§ **TASK GOAL**
Would you please transcribe, exactly as written, the lines of the entries below starting at the one that holds "table_cell [723, 907, 856, 972]" and ending at the one that holds "table_cell [178, 325, 1122, 347]", both included?

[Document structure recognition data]
============

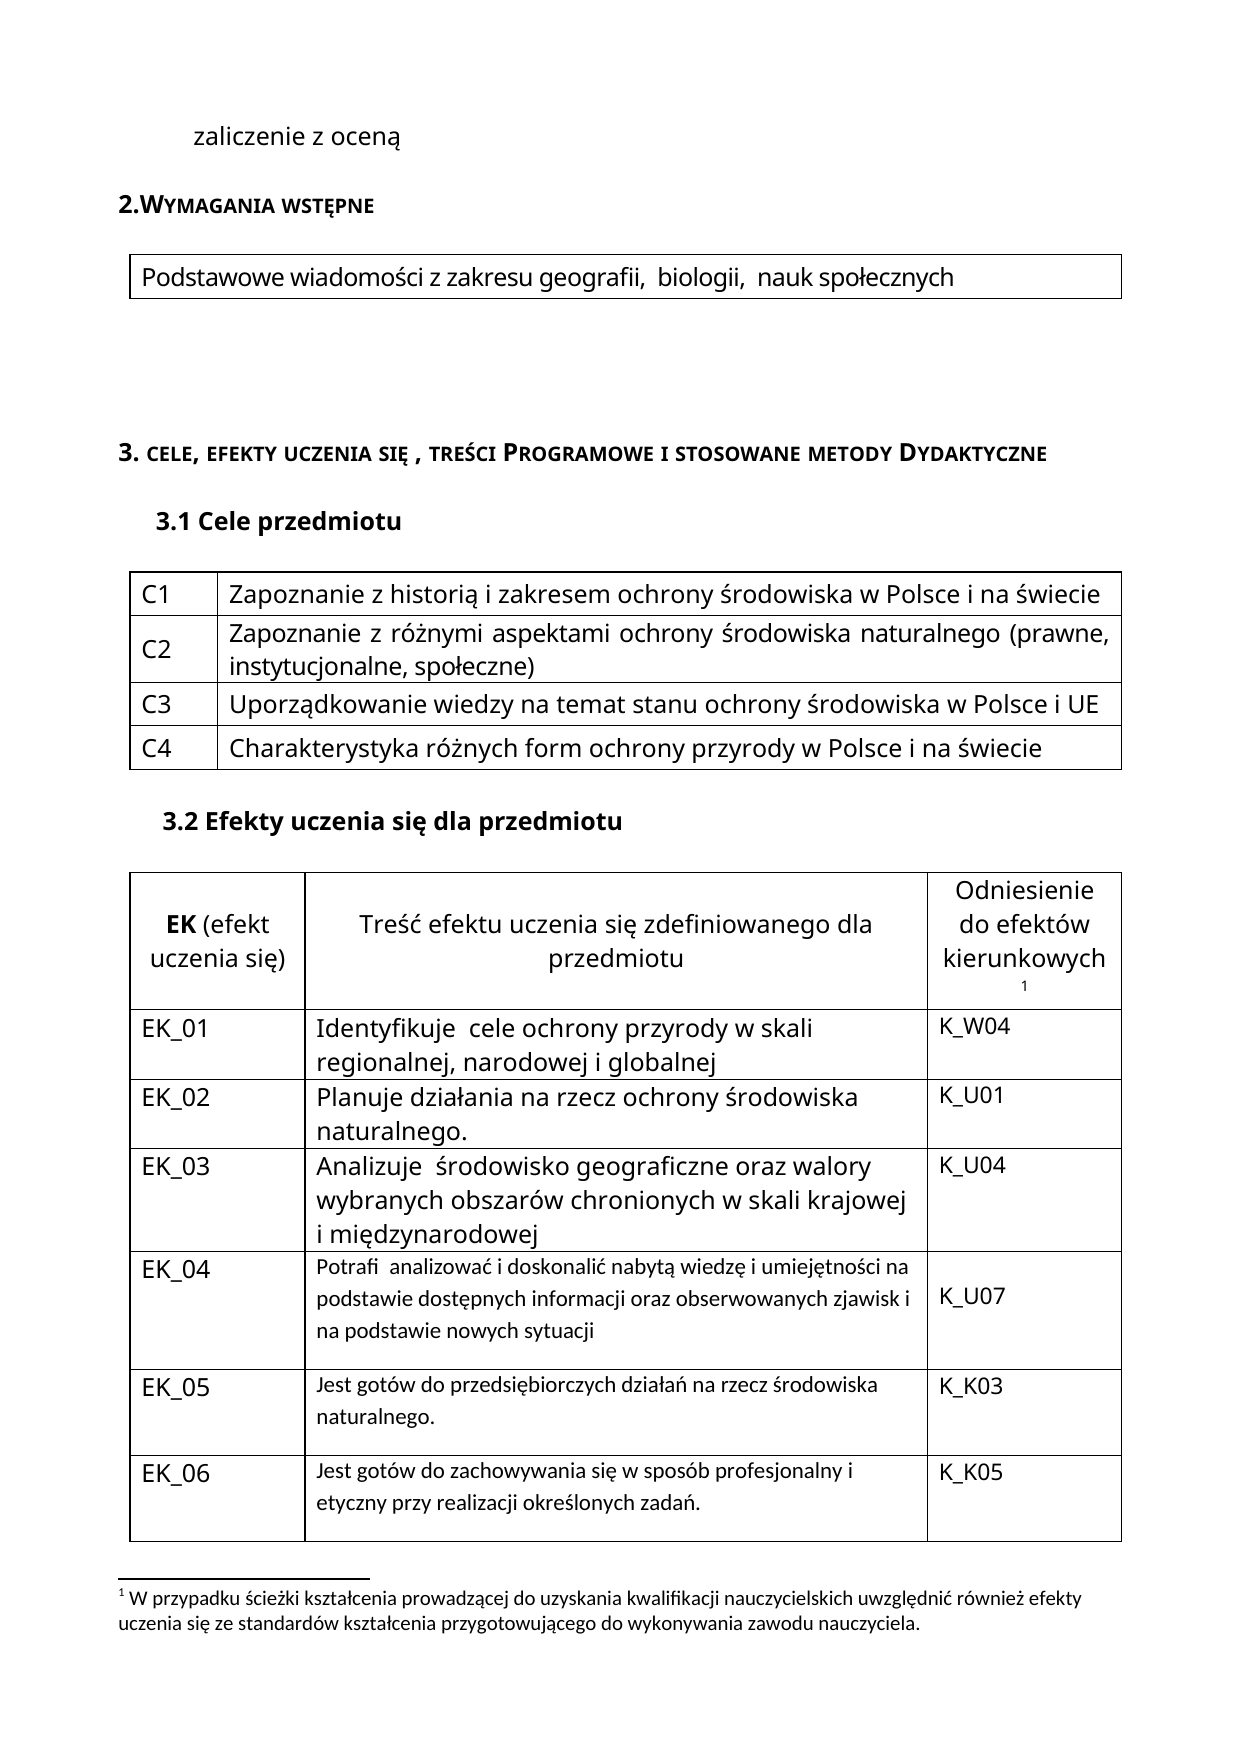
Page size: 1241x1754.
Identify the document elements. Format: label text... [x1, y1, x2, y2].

table_cell C4 [131, 726, 217, 769]
table_cell K_U04 [928, 1149, 1121, 1251]
table_cell K_K03 [928, 1370, 1121, 1455]
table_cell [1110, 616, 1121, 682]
table_header Odniesienie do efektów kierunkowych [928, 873, 1121, 1009]
text 3. cele, efekty uczenia się , treści Programowe i stosowane metody Dydaktyczne [118, 435, 1122, 469]
table_cell Jest gotów do przedsiębiorczych działań na rzecz środowiska naturalnego. [306, 1370, 927, 1455]
table_cell Uporządkowanie wiedzy na temat stanu ochrony środowiska w Polsce i UE [218, 683, 1121, 725]
table_cell K_U01 [928, 1080, 1121, 1148]
text 3.2 Efekty uczenia się dla przedmiotu [162, 804, 1122, 838]
table_header Treść efektu uczenia się zdefiniowanego dla przedmiotu [306, 873, 927, 1009]
text zaliczenie z oceną [193, 118, 1122, 152]
text 2.Wymagania wstępne [118, 186, 1122, 220]
table_cell K_U07 [928, 1252, 1121, 1369]
table_cell EK_05 [131, 1370, 304, 1455]
table_cell EK_01 [131, 1010, 304, 1078]
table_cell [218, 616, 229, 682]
text 3.1 Cele przedmiotu [156, 503, 1122, 537]
table_header Podstawowe wiadomości z zakresu geografii, biologii, nauk społecznych [131, 255, 1121, 298]
table_header C1 [131, 573, 217, 615]
table_header EK (efekt uczenia się) [131, 873, 304, 1009]
table_cell EK_04 [131, 1252, 304, 1369]
table_cell K_K05 [928, 1456, 1121, 1541]
table_cell EK_06 [131, 1456, 304, 1541]
table_cell Planuje działania na rzecz ochrony środowiska naturalnego. [306, 1080, 927, 1148]
table_cell Charakterystyka różnych form ochrony przyrody w Polsce i na świecie [218, 726, 1121, 769]
table_cell C3 [131, 683, 217, 725]
table_cell Analizuje środowisko geograficzne oraz walory wybranych obszarów chronionych w skali krajowej i międzynarodowej [306, 1149, 927, 1251]
table_header Zapoznanie z historią i zakresem ochrony środowiska w Polsce i na świecie [218, 573, 1121, 615]
table_cell Identyfikuje cele ochrony przyrody w skali regionalnej, narodowej i globalnej [306, 1010, 927, 1078]
table_cell Potrafi analizować i doskonalić nabytą wiedzę i umiejętności na podstawie dostępnych informacji oraz obserwowanych zjawisk i na podstawie nowych sytuacji [306, 1252, 927, 1369]
table_cell EK_02 [131, 1080, 304, 1148]
table_cell K_W04 [928, 1010, 1121, 1078]
table_cell Jest gotów do zachowywania się w sposób profesjonalny i etyczny przy realizacji określonych zadań. [306, 1456, 927, 1541]
table_cell EK_03 [131, 1149, 304, 1251]
table_cell C2 [131, 616, 217, 682]
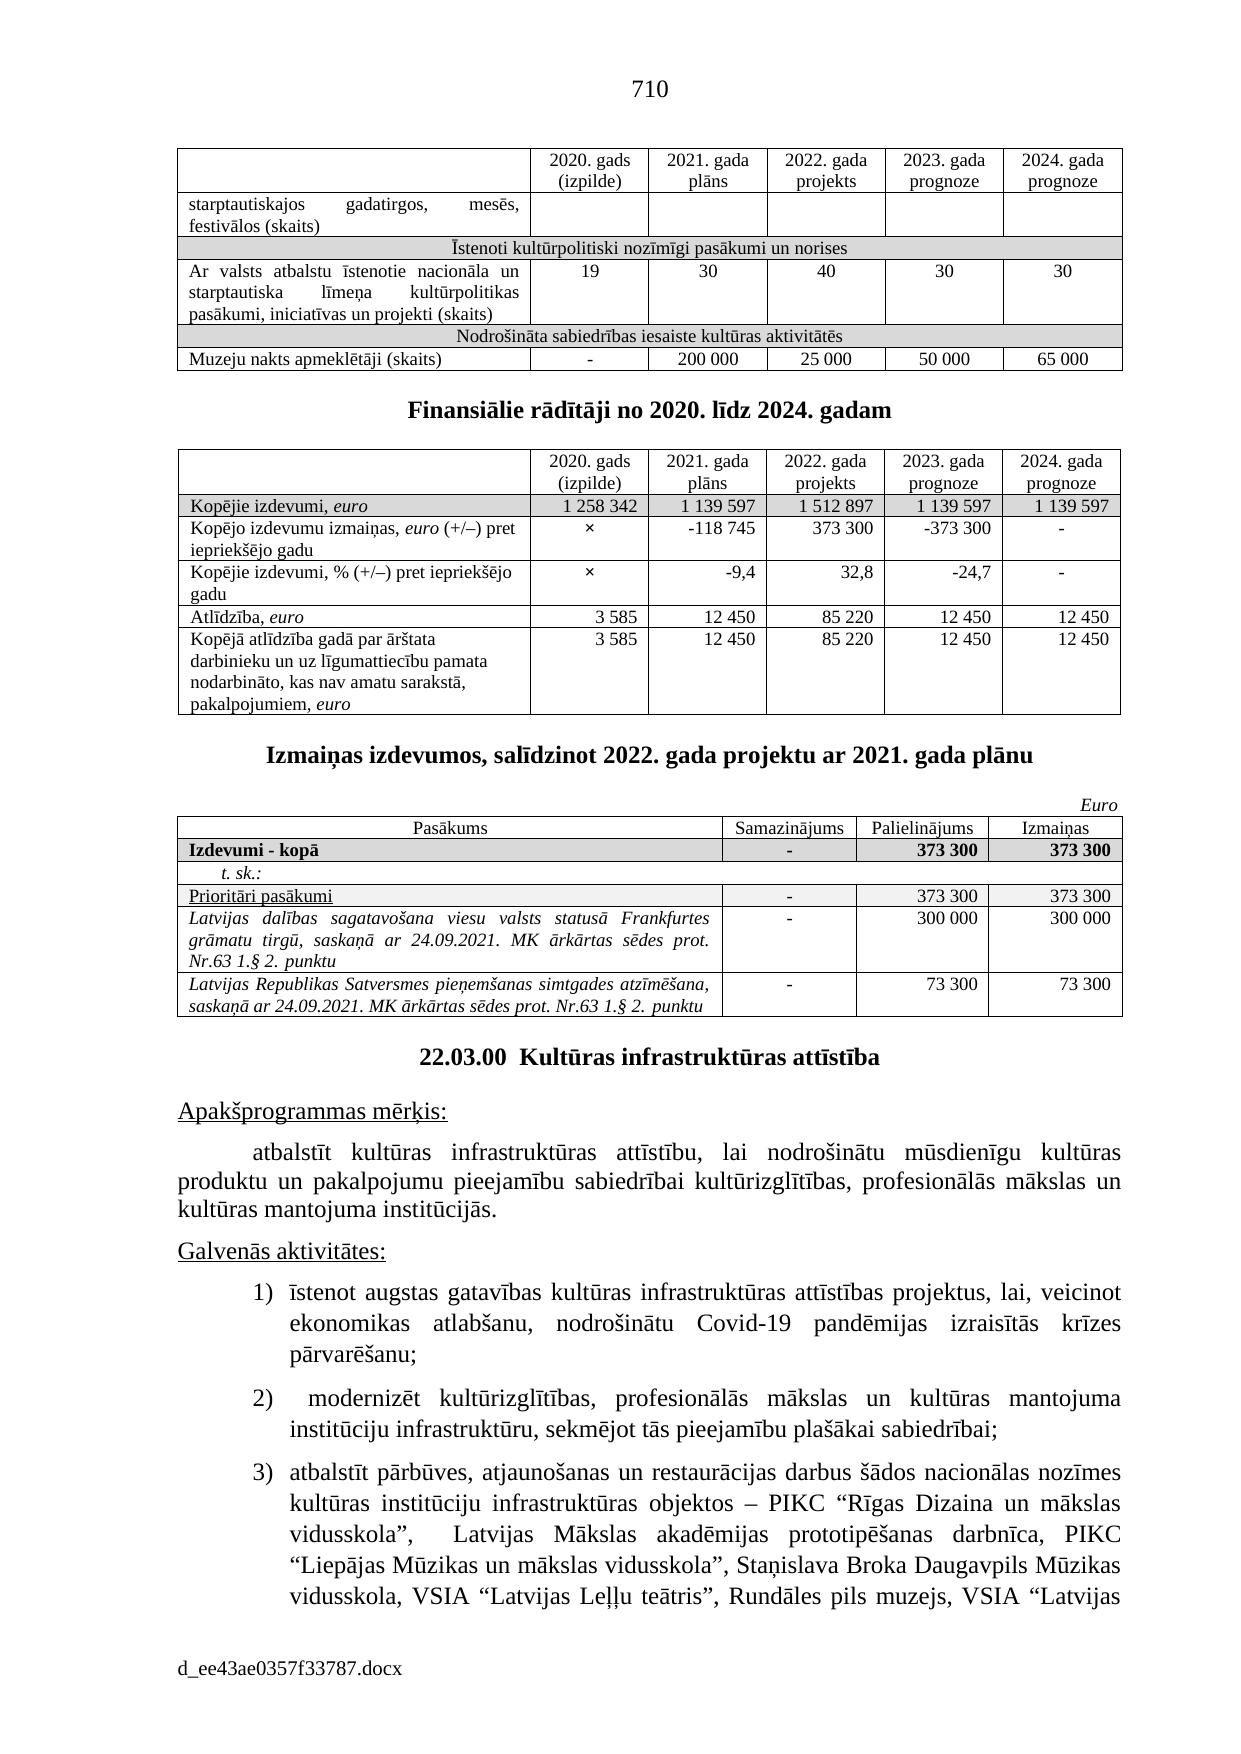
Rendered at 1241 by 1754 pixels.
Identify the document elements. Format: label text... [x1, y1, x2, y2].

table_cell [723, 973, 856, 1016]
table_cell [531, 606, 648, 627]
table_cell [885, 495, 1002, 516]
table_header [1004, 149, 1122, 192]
text Finansiālie rādītāji no 2020. līdz 2024. gadam [177, 396, 1122, 424]
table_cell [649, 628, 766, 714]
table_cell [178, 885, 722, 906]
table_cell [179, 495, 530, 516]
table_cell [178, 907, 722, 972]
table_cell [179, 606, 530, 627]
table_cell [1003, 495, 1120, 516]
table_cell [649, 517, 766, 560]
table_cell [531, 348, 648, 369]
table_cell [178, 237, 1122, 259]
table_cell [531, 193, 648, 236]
list atbalstīt kultūras infrastruktūras attīstību, lai nodrošinātu mūsdienīgu kultūras produktu un pakalpojumu pieejamību sabiedrībai kultūrizglītības, profesionālās mākslas un kultūras mantojuma institūcijās. [177, 1137, 1122, 1223]
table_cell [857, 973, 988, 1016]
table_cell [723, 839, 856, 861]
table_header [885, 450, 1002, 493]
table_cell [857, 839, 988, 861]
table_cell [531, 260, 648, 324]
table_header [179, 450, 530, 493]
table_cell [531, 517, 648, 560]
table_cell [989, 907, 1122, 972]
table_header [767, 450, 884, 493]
text 22.03.00 Kultūras infrastruktūras attīstība [177, 1042, 1122, 1071]
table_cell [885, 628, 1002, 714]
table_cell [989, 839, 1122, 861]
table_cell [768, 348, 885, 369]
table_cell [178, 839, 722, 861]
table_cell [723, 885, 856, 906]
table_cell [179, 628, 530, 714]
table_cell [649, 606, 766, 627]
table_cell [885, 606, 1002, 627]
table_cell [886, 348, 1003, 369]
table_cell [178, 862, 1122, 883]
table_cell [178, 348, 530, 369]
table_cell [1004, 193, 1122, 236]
text Euro [1002, 794, 1122, 816]
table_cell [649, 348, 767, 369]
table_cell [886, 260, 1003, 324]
list Apakšprogrammas mērķis: [177, 1096, 1122, 1124]
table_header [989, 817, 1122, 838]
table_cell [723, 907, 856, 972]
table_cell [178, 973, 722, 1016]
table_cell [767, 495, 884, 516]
text Izmaiņas izdevumos, salīdzinot 2022. gada projektu ar 2021. gada plānu [177, 740, 1122, 769]
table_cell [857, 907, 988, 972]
text 1) īstenot augstas gatavības kultūras infrastruktūras attīstības projektus, lai, veicinot ekonomikas atlabšanu, nodrošinātu Covid-19 pandēmijas izraisītās krīzes pārvarēšanu; [252, 1277, 1122, 1368]
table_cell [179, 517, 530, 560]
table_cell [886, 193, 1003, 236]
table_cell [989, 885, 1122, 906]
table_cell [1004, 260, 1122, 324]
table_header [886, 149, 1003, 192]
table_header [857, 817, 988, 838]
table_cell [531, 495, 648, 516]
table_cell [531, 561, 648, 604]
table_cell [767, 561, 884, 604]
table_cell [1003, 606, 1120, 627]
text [252, 1457, 1122, 1610]
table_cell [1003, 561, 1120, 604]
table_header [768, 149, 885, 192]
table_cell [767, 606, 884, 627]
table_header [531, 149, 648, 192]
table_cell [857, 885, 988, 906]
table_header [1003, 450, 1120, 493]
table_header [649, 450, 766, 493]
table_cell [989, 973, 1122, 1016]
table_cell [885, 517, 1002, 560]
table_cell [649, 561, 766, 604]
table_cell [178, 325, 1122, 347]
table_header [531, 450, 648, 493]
text 2) modernizēt kultūrizglītības, profesionālās mākslas un kultūras mantojuma institūciju infrastruktūru, sekmējot tās pieejamību plašākai sabiedrībai; [252, 1383, 1122, 1442]
text Galvenās aktivitātes: [177, 1236, 1122, 1264]
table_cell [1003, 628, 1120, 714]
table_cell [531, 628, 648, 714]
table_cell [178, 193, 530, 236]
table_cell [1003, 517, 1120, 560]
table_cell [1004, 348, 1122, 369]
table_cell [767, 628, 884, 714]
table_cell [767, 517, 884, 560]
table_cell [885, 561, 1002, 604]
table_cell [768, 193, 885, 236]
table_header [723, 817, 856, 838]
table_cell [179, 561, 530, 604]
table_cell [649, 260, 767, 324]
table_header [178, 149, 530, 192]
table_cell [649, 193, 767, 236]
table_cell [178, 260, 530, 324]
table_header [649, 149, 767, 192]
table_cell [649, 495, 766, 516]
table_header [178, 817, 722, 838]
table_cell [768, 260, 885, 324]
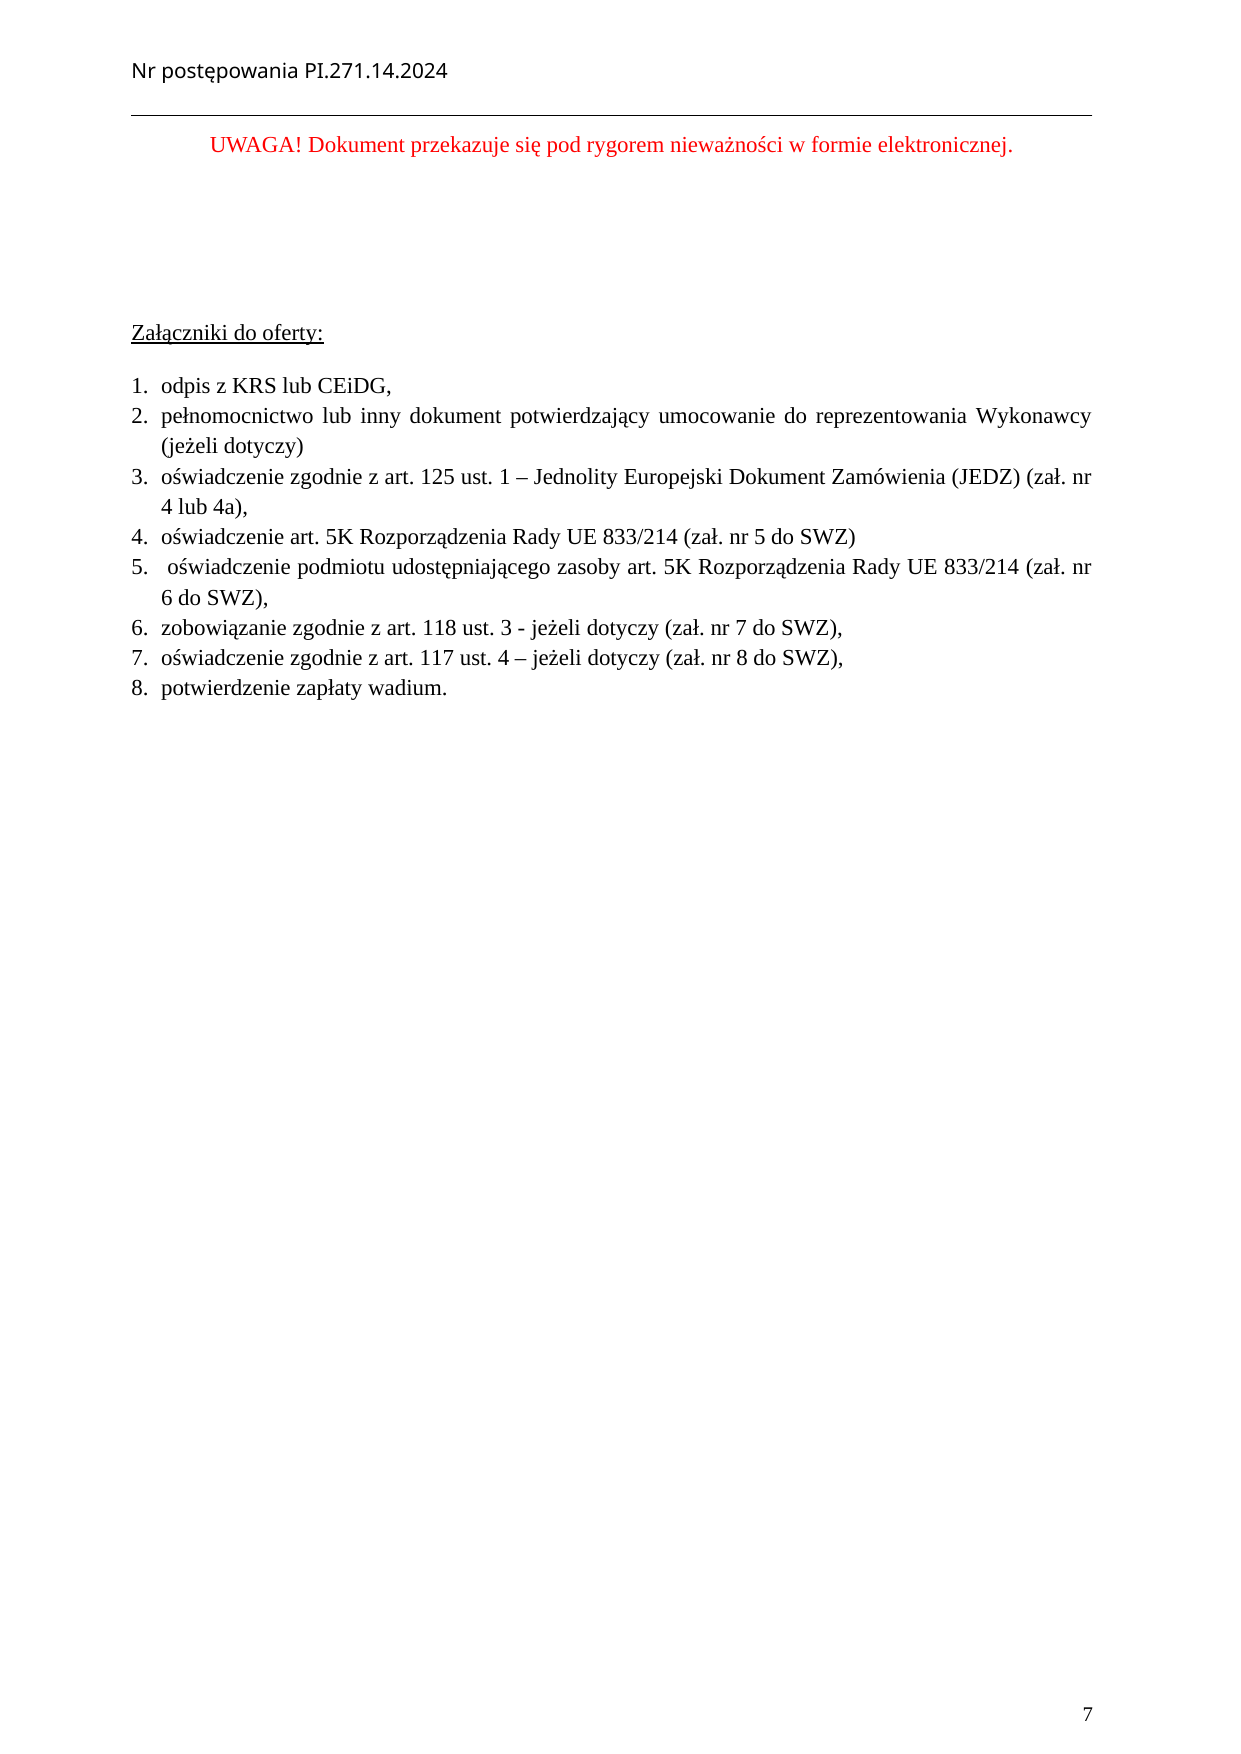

============

§ **TASK OUTPUT**
table_cell [723, 907, 856, 972]
table_cell [178, 973, 722, 1016]
table_cell [767, 495, 884, 516]
text Izmaiņas izdevumos, salīdzinot 2022. gada projektu ar 2021. gada plānu [177, 740, 1122, 769]
table_cell [857, 907, 988, 972]
text 1) īstenot augstas gatavības kultūras infrastruktūras attīstības projektus, lai, veicinot ekonomikas atlabšanu, nodrošinātu Covid-19 pandēmijas izraisītās krīzes pārvarēšanu; [252, 1277, 1122, 1368]
table_cell [179, 517, 530, 560]
table_cell [886, 193, 1003, 236]
table_cell [989, 885, 1122, 906]
table_cell [1004, 260, 1122, 324]
table_header [886, 149, 1003, 192]
table_header [857, 817, 988, 838]
table_cell [531, 495, 648, 516]
table_cell [531, 561, 648, 604]
table_cell [767, 561, 884, 604]
table_cell [1003, 606, 1120, 627]
text [252, 1457, 1122, 1610]
table_cell [1003, 561, 1120, 604]
table_header [768, 149, 885, 192]
table_cell [767, 606, 884, 627]
table_header [531, 149, 648, 192]
table_cell [857, 885, 988, 906]
table_header [1003, 450, 1120, 493]
table_header [649, 450, 766, 493]
table_cell [989, 973, 1122, 1016]
table_cell [885, 517, 1002, 560]
table_cell [649, 561, 766, 604]
table_cell [178, 325, 1122, 347]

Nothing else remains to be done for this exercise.